Put every line of the listing below into a JSON list of strings, one string per line, leaving out any blank lines.
-------- EXERCISE INPUTS --------
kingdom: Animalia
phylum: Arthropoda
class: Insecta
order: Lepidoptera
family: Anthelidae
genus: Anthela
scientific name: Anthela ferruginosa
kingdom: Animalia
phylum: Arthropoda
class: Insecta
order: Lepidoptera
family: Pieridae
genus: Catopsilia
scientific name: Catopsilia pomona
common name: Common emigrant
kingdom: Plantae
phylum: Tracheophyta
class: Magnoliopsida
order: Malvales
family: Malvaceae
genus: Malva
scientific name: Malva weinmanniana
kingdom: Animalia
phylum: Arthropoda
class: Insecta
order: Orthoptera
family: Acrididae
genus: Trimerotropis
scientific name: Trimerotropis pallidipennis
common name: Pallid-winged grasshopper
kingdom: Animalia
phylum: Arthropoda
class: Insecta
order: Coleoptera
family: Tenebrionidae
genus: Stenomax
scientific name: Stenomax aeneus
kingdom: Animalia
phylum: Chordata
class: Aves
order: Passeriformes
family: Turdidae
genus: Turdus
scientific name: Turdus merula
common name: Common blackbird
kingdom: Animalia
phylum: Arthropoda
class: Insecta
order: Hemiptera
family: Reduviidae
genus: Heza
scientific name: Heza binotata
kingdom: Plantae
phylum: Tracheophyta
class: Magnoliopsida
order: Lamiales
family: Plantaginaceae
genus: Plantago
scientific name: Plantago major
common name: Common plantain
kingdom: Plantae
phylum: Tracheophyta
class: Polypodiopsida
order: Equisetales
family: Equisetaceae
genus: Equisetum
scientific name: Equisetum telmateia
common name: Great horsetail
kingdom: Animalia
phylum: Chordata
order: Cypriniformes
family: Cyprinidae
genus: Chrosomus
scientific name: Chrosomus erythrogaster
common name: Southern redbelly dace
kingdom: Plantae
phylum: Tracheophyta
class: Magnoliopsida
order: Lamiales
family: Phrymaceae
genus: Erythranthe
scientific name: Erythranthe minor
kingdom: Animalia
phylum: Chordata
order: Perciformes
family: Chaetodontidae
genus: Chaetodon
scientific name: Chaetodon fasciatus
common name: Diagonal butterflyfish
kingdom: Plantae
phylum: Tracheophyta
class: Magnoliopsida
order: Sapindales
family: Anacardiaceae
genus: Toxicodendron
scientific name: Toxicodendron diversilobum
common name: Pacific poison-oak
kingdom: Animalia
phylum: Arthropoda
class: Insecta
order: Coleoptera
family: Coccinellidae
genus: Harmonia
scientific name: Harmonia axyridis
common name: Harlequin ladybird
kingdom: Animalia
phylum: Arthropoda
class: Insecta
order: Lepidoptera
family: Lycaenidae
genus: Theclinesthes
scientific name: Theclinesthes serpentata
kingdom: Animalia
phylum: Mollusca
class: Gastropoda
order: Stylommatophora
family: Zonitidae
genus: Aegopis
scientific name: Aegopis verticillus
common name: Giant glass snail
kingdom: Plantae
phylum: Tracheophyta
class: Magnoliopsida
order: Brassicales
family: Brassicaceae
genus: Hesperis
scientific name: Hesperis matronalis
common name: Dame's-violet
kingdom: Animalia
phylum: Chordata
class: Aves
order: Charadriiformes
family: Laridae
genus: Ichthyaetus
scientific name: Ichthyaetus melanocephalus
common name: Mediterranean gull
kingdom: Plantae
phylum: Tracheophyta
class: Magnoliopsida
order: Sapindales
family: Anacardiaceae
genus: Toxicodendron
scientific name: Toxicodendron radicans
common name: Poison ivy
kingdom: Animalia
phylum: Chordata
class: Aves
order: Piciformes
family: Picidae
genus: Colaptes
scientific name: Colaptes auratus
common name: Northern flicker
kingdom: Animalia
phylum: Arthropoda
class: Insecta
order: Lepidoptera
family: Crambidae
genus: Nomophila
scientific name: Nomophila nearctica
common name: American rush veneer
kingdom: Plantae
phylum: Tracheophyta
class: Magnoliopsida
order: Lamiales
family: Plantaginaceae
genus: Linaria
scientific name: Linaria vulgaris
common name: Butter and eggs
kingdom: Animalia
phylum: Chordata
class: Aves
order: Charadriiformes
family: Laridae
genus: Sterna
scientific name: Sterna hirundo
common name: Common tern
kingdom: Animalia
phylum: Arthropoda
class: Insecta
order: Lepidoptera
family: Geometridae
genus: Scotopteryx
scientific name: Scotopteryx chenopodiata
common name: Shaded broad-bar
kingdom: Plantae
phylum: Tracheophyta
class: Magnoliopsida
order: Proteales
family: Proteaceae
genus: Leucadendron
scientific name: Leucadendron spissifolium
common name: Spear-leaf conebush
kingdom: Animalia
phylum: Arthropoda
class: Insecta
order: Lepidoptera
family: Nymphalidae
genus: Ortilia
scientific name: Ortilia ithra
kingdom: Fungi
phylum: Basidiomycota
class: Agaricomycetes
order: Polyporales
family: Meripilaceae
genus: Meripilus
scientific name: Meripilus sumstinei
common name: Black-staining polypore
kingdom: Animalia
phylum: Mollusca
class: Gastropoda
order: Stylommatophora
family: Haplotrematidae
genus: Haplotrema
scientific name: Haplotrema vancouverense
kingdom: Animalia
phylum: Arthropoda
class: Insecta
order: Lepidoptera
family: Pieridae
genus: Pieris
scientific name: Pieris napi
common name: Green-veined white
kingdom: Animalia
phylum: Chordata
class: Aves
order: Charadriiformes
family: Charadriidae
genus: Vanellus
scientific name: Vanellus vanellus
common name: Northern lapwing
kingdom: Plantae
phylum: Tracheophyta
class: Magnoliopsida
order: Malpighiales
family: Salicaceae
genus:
--------
■ **RESULT OF THIS EXERCISE**
[
  "kingdom: Animalia",
  "phylum: Arthropoda",
  "class: Insecta",
  "order: Lepidoptera",
  "family: Anthelidae",
  "genus: Anthela",
  "scientific name: Anthela ferruginosa",
  "kingdom: Animalia",
  "phylum: Arthropoda",
  "class: Insecta",
  "order: Lepidoptera",
  "family: Pieridae",
  "genus: Catopsilia",
  "scientific name: Catopsilia pomona",
  "common name: Common emigrant",
  "kingdom: Plantae",
  "phylum: Tracheophyta",
  "class: Magnoliopsida",
  "order: Malvales",
  "family: Malvaceae",
  "genus: Malva",
  "scientific name: Malva weinmanniana",
  "kingdom: Animalia",
  "phylum: Arthropoda",
  "class: Insecta",
  "order: Orthoptera",
  "family: Acrididae",
  "genus: Trimerotropis",
  "scientific name: Trimerotropis pallidipennis",
  "common name: Pallid-winged grasshopper",
  "kingdom: Animalia",
  "phylum: Arthropoda",
  "class: Insecta",
  "order: Coleoptera",
  "family: Tenebrionidae",
  "genus: Stenomax",
  "scientific name: Stenomax aeneus",
  "kingdom: Animalia",
  "phylum: Chordata",
  "class: Aves",
  "order: Passeriformes",
  "family: Turdidae",
  "genus: Turdus",
  "scientific name: Turdus merula",
  "common name: Common blackbird",
  "kingdom: Animalia",
  "phylum: Arthropoda",
  "class: Insecta",
  "order: Hemiptera",
  "family: Reduviidae",
  "genus: Heza",
  "scientific name: Heza binotata",
  "kingdom: Plantae",
  "phylum: Tracheophyta",
  "class: Magnoliopsida",
  "order: Lamiales",
  "family: Plantaginaceae",
  "genus: Plantago",
  "scientific name: Plantago major",
  "common name: Common plantain",
  "kingdom: Plantae",
  "phylum: Tracheophyta",
  "class: Polypodiopsida",
  "order: Equisetales",
  "family: Equisetaceae",
  "genus: Equisetum",
  "scientific name: Equisetum telmateia",
  "common name: Great horsetail",
  "kingdom: Animalia",
  "phylum: Chordata",
  "order: Cypriniformes",
  "family: Cyprinidae",
  "genus: Chrosomus",
  "scientific name: Chrosomus erythrogaster",
  "common name: Southern redbelly dace",
  "kingdom: Plantae",
  "phylum: Tracheophyta",
  "class: Magnoliopsida",
  "order: Lamiales",
  "family: Phrymaceae",
  "genus: Erythranthe",
  "scientific name: Erythranthe minor",
  "kingdom: Animalia",
  "phylum: Chordata",
  "order: Perciformes",
  "family: Chaetodontidae",
  "genus: Chaetodon",
  "scientific name: Chaetodon fasciatus",
  "common name: Diagonal butterflyfish",
  "kingdom: Plantae",
  "phylum: Tracheophyta",
  "class: Magnoliopsida",
  "order: Sapindales",
  "family: Anacardiaceae",
  "genus: Toxicodendron",
  "scientific name: Toxicodendron diversilobum",
  "common name: Pacific poison-oak",
  "kingdom: Animalia",
  "phylum: Arthropoda",
  "class: Insecta",
  "order: Coleoptera",
  "family: Coccinellidae",
  "genus: Harmonia",
  "scientific name: Harmonia axyridis",
  "common name: Harlequin ladybird",
  "kingdom: Animalia",
  "phylum: Arthropoda",
  "class: Insecta",
  "order: Lepidoptera",
  "family: Lycaenidae",
  "genus: Theclinesthes",
  "scientific name: Theclinesthes serpentata",
  "kingdom: Animalia",
  "phylum: Mollusca",
  "class: Gastropoda",
  "order: Stylommatophora",
  "family: Zonitidae",
  "genus: Aegopis",
  "scientific name: Aegopis verticillus",
  "common name: Giant glass snail",
  "kingdom: Plantae",
  "phylum: Tracheophyta",
  "class: Magnoliopsida",
  "order: Brassicales",
  "family: Brassicaceae",
  "genus: Hesperis",
  "scientific name: Hesperis matronalis",
  "common name: Dame's-violet",
  "kingdom: Animalia",
  "phylum: Chordata",
  "class: Aves",
  "order: Charadriiformes",
  "family: Laridae",
  "genus: Ichthyaetus",
  "scientific name: Ichthyaetus melanocephalus",
  "common name: Mediterranean gull",
  "kingdom: Plantae",
  "phylum: Tracheophyta",
  "class: Magnoliopsida",
  "order: Sapindales",
  "family: Anacardiaceae",
  "genus: Toxicodendron",
  "scientific name: Toxicodendron radicans",
  "common name: Poison ivy",
  "kingdom: Animalia",
  "phylum: Chordata",
  "class: Aves",
  "order: Piciformes",
  "family: Picidae",
  "genus: Colaptes",
  "scientific name: Colaptes auratus",
  "common name: Northern flicker",
  "kingdom: Animalia",
  "phylum: Arthropoda",
  "class: Insecta",
  "order: Lepidoptera",
  "family: Crambidae",
  "genus: Nomophila",
  "scientific name: Nomophila nearctica",
  "common name: American rush veneer",
  "kingdom: Plantae",
  "phylum: Tracheophyta",
  "class: Magnoliopsida",
  "order: Lamiales",
  "family: Plantaginaceae",
  "genus: Linaria",
  "scientific name: Linaria vulgaris",
  "common name: Butter and eggs",
  "kingdom: Animalia",
  "phylum: Chordata",
  "class: Aves",
  "order: Charadriiformes",
  "family: Laridae",
  "genus: Sterna",
  "scientific name: Sterna hirundo",
  "common name: Common tern",
  "kingdom: Animalia",
  "phylum: Arthropoda",
  "class: Insecta",
  "order: Lepidoptera",
  "family: Geometridae",
  "genus: Scotopteryx",
  "scientific name: Scotopteryx chenopodiata",
  "common name: Shaded broad-bar",
  "kingdom: Plantae",
  "phylum: Tracheophyta",
  "class: Magnoliopsida",
  "order: Proteales",
  "family: Proteaceae",
  "genus: Leucadendron",
  "scientific name: Leucadendron spissifolium",
  "common name: Spear-leaf conebush",
  "kingdom: Animalia",
  "phylum: Arthropoda",
  "class: Insecta",
  "order: Lepidoptera",
  "family: Nymphalidae",
  "genus: Ortilia",
  "scientific name: Ortilia ithra",
  "kingdom: Fungi",
  "phylum: Basidiomycota",
  "class: Agaricomycetes",
  "order: Polyporales",
  "family: Meripilaceae",
  "genus: Meripilus",
  "scientific name: Meripilus sumstinei",
  "common name: Black-staining polypore",
  "kingdom: Animalia",
  "phylum: Mollusca",
  "class: Gastropoda",
  "order: Stylommatophora",
  "family: Haplotrematidae",
  "genus: Haplotrema",
  "scientific name: Haplotrema vancouverense",
  "kingdom: Animalia",
  "phylum: Arthropoda",
  "class: Insecta",
  "order: Lepidoptera",
  "family: Pieridae",
  "genus: Pieris",
  "scientific name: Pieris napi",
  "common name: Green-veined white",
  "kingdom: Animalia",
  "phylum: Chordata",
  "class: Aves",
  "order: Charadriiformes",
  "family: Charadriidae",
  "genus: Vanellus",
  "scientific name: Vanellus vanellus",
  "common name: Northern lapwing",
  "kingdom: Plantae",
  "phylum: Tracheophyta",
  "class: Magnoliopsida",
  "order: Malpighiales",
  "family: Salicaceae",
  "genus:"
]